Artist: Morten Knudsen
Exhibition title: Six Days and Six Nights
Venue: Huset for Kunst & Design, Holstebro, Denmark
Date: April 8 – September 18, 2022
Photography: ©Malle Madsen / all images copyright and courtesy of the artist and Huset for Kunst & Design, Copenhagen
Note: Exhibition floor plan is available here
After great pain, a formal feeling comes
-Emily Dickinson
Some say that grief makes time cease to exist. Perhaps because it necessarily infects the components of an entire existence, including its time. Perhaps grief’s time becomes as non-linear as a painting. Maybe it is a surface more than a line, something black in your eyes no matter how long after grieving begins.
The pictures in here, they can be an elegy. They can be a job, a way to inject everyday life into your hands. The pictures in here, they are pictures from a tragedy. On the power of tragedy one can ask: is it more powerful the closer in time it occurs to a miracle.
Tragedy hangs in here, but its pictures are not unambiguously dramatic, they are quiet and full of force, as were they beginnings of a new day. Spirals can look like anything, and the frantic drama of grief is invisible to anyone but the mourner. Spirals can look like anything: transient optimism and abyss and hallucinations, eternity and beginning and end, and then suddenly a hot sun or something gleaming you can seize that actu-ally knows its direction. Spirals can look like anything, they are signs of various endeavors. For instance:
To get up repeatedly, and stay standing.
A systematic response to the hunch that beauty itself has abandoned language.

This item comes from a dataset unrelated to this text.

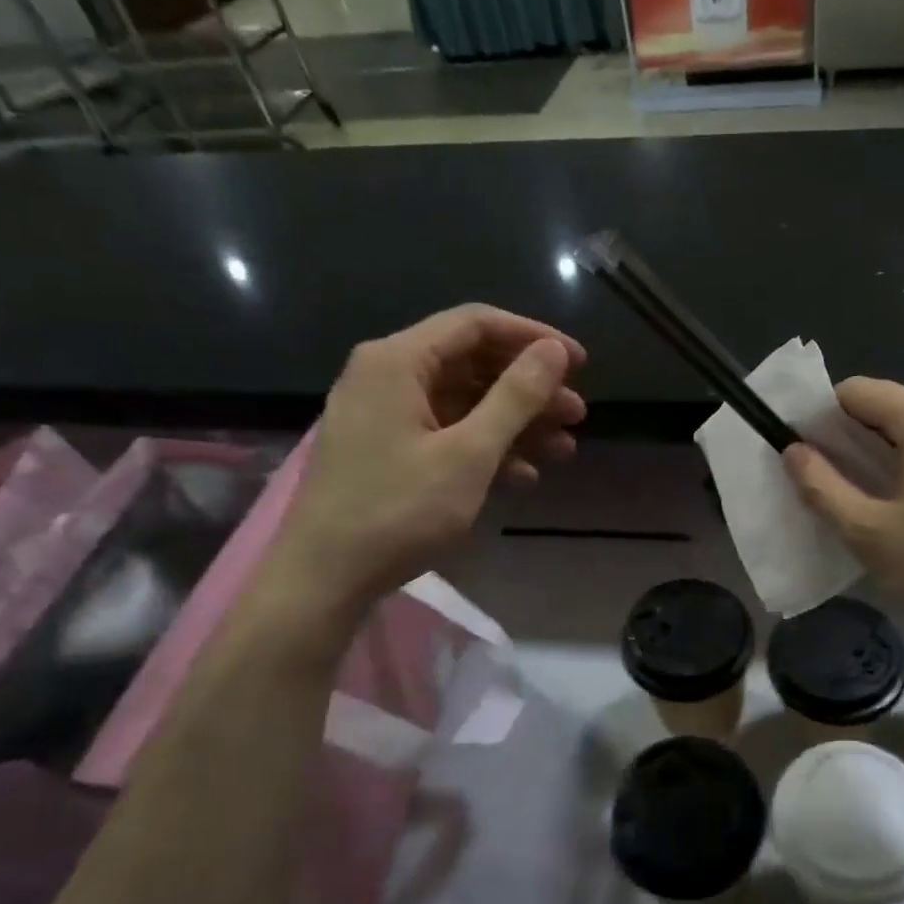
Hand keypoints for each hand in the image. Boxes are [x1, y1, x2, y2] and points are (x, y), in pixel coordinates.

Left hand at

A systematic attempt to bring it back.
Screaming in a landscape or a bathroom.
And so on.
A spiral never ends, a son never ends, a father never ends, a grief never ends, orange definitely never ends either.
The pictures in here, they tremble. Perhaps because being made was more important to them than being seen. The importance of a face to cling to while time disintegrates. This exhibition’s only face is that of the hospital priest, a face with eyes which soothe for a living. About faces one can ask: are you aware, whether or not you have one when you’re grieving. Another person’s face, by contrast, that is something to admire, also through white-hot catastrophe. Maybe grief makes everything silhouettes.
The pictures in here, their vulnerability resemble a human being’s. These pictures are hardly eternal, a tragedy’s monumentality is hardly eternal, but both will exist through a life, like gardens where flowers will wither and stay.
Morten Knudsen’s son Ernst lived for six days and six nights.